Prints and Drawings

Prints and Drawings

The Prints and Drawings collection includes more than 15,000 works on paper as well as several hundred illuminated manuscripts and printed books by European and American artists from the 14th century to the present, in addition to a select representation of Persian and Indian miniature painting. The quality and breadth of the collection were established in the 1930s and 1940s by gifts and bequests from Princeton alumni Junius S. Morgan and Dan Fellows Platt, Museum director Frank Jewett Mather Jr., and professor Clifton R. Hall. 

Among the strengths of the Princeton collection are old master prints, including large holdings of etchings and engravings by Jacques Callot and Hendrick Goltzius in addition to fine impressions of works by such master printmakers as Martin Schongauer, Albrecht Dürer, Rembrandt, and Goya; Italian 17th- and 18th-century drawings, with outstanding groups by Guercino, Salvator Rosa, Giambattista and Giandomenico Tiepolo; Spanish Renaissance and Baroque drawings; 18th- and 19th-century French and British prints and drawings; American drawings, sketchbooks, and watercolors, including examples by Winslow Homer, Edward Hopper, and Georgia O'Keeffe; and a significant group of Latin American modern and contemporary prints and drawings.
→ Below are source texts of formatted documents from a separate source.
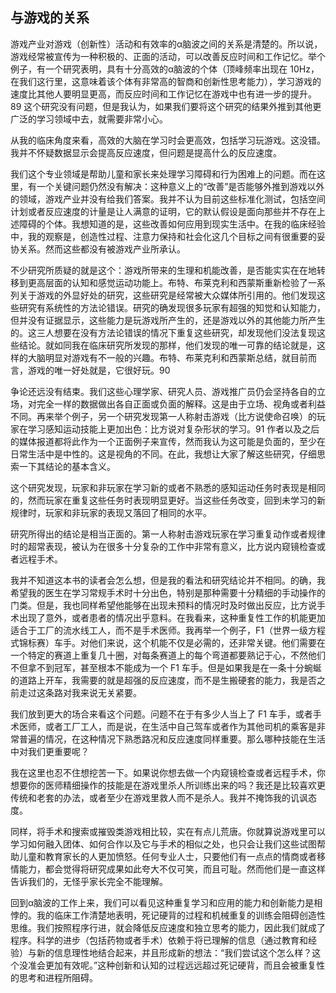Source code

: ## 与游戏的关系

游戏产业对游戏（创新性）活动和有效率的α脑波之间的关系是清楚的。所以说，游戏经常被宣传为一种积极的、正面的活动，可以改善反应时间和工作记忆。举个例子，有一个研究表明，具有十分高效的α脑波的个体（顶峰频率出现在 10Hz，在我们这行里，这意味着该个体有非常高的智商和创新性思考能力），学习游戏的速度比其他人要明显更高，而反应时间和工作记忆在游戏中也有进一步的提升。89 这个研究没有问题，但是我认为，如果我们要将这个研究的结果外推到其他更广泛的学习领域中去，就需要非常小心。

从我的临床角度来看，高效的大脑在学习时会更高效，包括学习玩游戏。这没错。我并不怀疑数据显示会提高反应速度，但问题是提高什么的反应速度。

我们这个专业领域是帮助儿童和家长来处理学习障碍和行为困难上的问题。而在这里，有一个关键问题仍然没有解决：这种意义上的“改善”是否能够外推到游戏以外的领域，游戏产业并没有给我们答案。我并不认为目前这些标准化测试，包括空间计划或者反应速度的计量是让人满意的证明，它的默认假设是面向那些并不存在上述障碍的个体。我想知道的是，这些改善如何应用到现实生活中。在我的临床经验中，我的观察是，创造性过程、注意力保持和社会化这几个目标之间有很重要的妥协关系。然而这些都没有被游戏产业所承认。

不少研究所质疑的就是这个：游戏所带来的生理和机能改善，是否能实实在在地转移到更高层面的认知和感觉运动功能上。布特、布莱克利和西蒙斯重新检验了一系列关于游戏的外显好处的研究，这些研究是经常被大众媒体所引用的。他们发现这些研究有系统性的方法论错误。研究的确发现很多玩家有超强的知觉和认知能力，但并没有证据显示，这些能力是玩游戏所产生的，还是游戏以外的其他能力所产生的。这三人想要在没有方法论错误的情况下重复这些研究，却发现他们没法复现这些结论。就如同我在临床研究所发现的那样，他们发现的唯一可靠的结论就是，这样的大脑明显对游戏有不一般的兴趣。布特、布莱克利和西蒙斯总结，就目前而言，游戏的唯一好处就是，它很好玩。90

争论还远没有结束。我们这些心理学家、研究人员、游戏推广员仍会坚持各自的立场，对完全一样的数据做出各自正面或负面的解释。这是由于立场、视角或者利益不同。再来举个例子，另一个研究发现第一人称射击游戏（比方说使命召唤）的玩家在学习感知运动技能上更加出色：比方说对复杂形状的学习。91 作者以及之后的媒体报道都将此作为一个正面例子来宣传，然而我认为这可能是负面的，至少在日常生活中是中性的。这是视角的不同。在此，我想让大家了解这些研究，仔细思索一下其结论的基本含义。

这个研究发现，玩家和非玩家在学习新的或者不熟悉的感知运动任务时表现是相同的，然而玩家在重复这些任务时表现明显更好。当这些任务改变，回到未学习的新规律时，玩家和非玩家的表现又落回了相同的水平。

研究所得出的结论是相当正面的。第一人称射击游戏玩家在学习重复动作或者规律时的超常表现，被认为在很多十分复杂的工作中非常有意义，比方说内窥镜检查或者远程手术。

我并不知道这本书的读者会怎么想，但是我的看法和研究结论并不相同。的确，我希望我的医生在学习常规手术时十分出色，特别是那种需要十分精细的手动操作的门类。但是，我也同样希望他能够在出现未预料的情况时及时做出反应，比方说手术出现了意外，或者患者的情况出乎意料。在我看来，这种重复性工作的机能更加适合于工厂的流水线工人，而不是手术医师。我再举一个例子，F1（世界一级方程式锦标赛）车手。对他们来说，这个机能不仅是必需的，还非常关键。他们需要在一个特定的赛道上重复几十圈，对每条赛道上的每个弯道都要熟记于心，不然他们不但拿不到冠军，甚至根本不能成为一个 F1 车手。但是如果我是在一条十分蜿蜒的道路上开车，我需要的就是超强的反应速度，而不是生搬硬套的能力，我是否之前走过这条路对我来说无关紧要。

我们放到更大的场合来看这个问题。问题不在于有多少人当上了 F1 车手，或者手术医师，或者工厂工人，而是说，在生活中自己驾车或者作为其他司机的乘客是非常普遍的情况，在这种情况下熟悉路况和反应速度同样重要。那么哪种技能在生活中对我们更重要呢？

我在这里也忍不住想挖苦一下。如果说你想去做一个内窥镜检查或者远程手术，你想要你的医师精细操作的技能是在游戏里杀人所训练出来的吗？我还是比较喜欢更传统和老套的办法，或者至少在游戏里救人而不是杀人。我并不掩饰我的讥讽态度。

同样，将手术和搜索或摧毁类游戏相比较，实在有点儿荒唐。你就算说游戏里可以学习如何融入团体、如何合作以及它与手术的相似之处，也只会让我们这些试图帮助儿童和教育家长的人更加愤怒。任何专业人士，只要他们有一点点的情商或者移情能力，都会觉得将研究成果如此夸大不仅可笑，而且可耻。然而他们是一直这样告诉我们的，无怪乎家长完全不能理解。

回到α脑波的工作上来，我们可以看见这种重复学习和应用的能力和创新能力是相悖的。我的临床工作清楚地表明，死记硬背的过程和机械重复的训练会阻碍创造性思维。我们按照程序行进，就会降低反应速度和独立思考的能力，因此我们就成了程序。科学的进步（包括药物或者手术）依赖于将已理解的信息（通过教育和经验）与新的信息理性地结合起来，并且形成新的想法：“我们尝试这个怎么样？这个没准会更加有效呢。”这种创新和认知的过程远远超过死记硬背，而且会被重复性的思考和进程所阻碍。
Because works on paper are sensitive to light, selections from the collection are displayed in the galleries on a rotating basis. Prints, drawings, and manuscripts not on view are available by appointment in the department's study room. 

Laura Giles

Heather and Paul G. Haaga Jr., Class of 1970, Curator of Prints and Drawings

After holding curatorial positions at the Spencer Art Museum of Art at the University of Kansas and the Art Institute of Chicago, Laura M. Giles joined the Art Museum in 2000, and in 2010 was appointed its inaugural Heather and Paul G. Haaga Jr., Class of 1970, Curator of Prints and Drawings. She attended Swarthmore College and Williams College, and received her Ph.D. in art history from Harvard University.  Her scholarly fields of interest are Italian Renaissance and Baroque art, and Western drawings and prints from the 16th-century to the present, on which she has published numerous articles.  She has curated a wide range of exhibitions of works on paper at the Museum, including Cézanne in Focus: Watercolors from the Henry and Rose Pearlman Collection (2002) and 500 Years of Italian Master Drawings from the Princeton University Art Museum (2014), both of which were accompanied by publications. In addition to organizing rotations of prints and drawings in the galleries and the Works on Paper Study Room, most recently she co-curated the special exhibition States of Health: Visualizing Illness and Healing (2019-20). Future projects include research on the Museum’s large collection of British drawings and watercolors. She attended Swarthmore College and Williams College, and received her Ph.D. at Harvard University.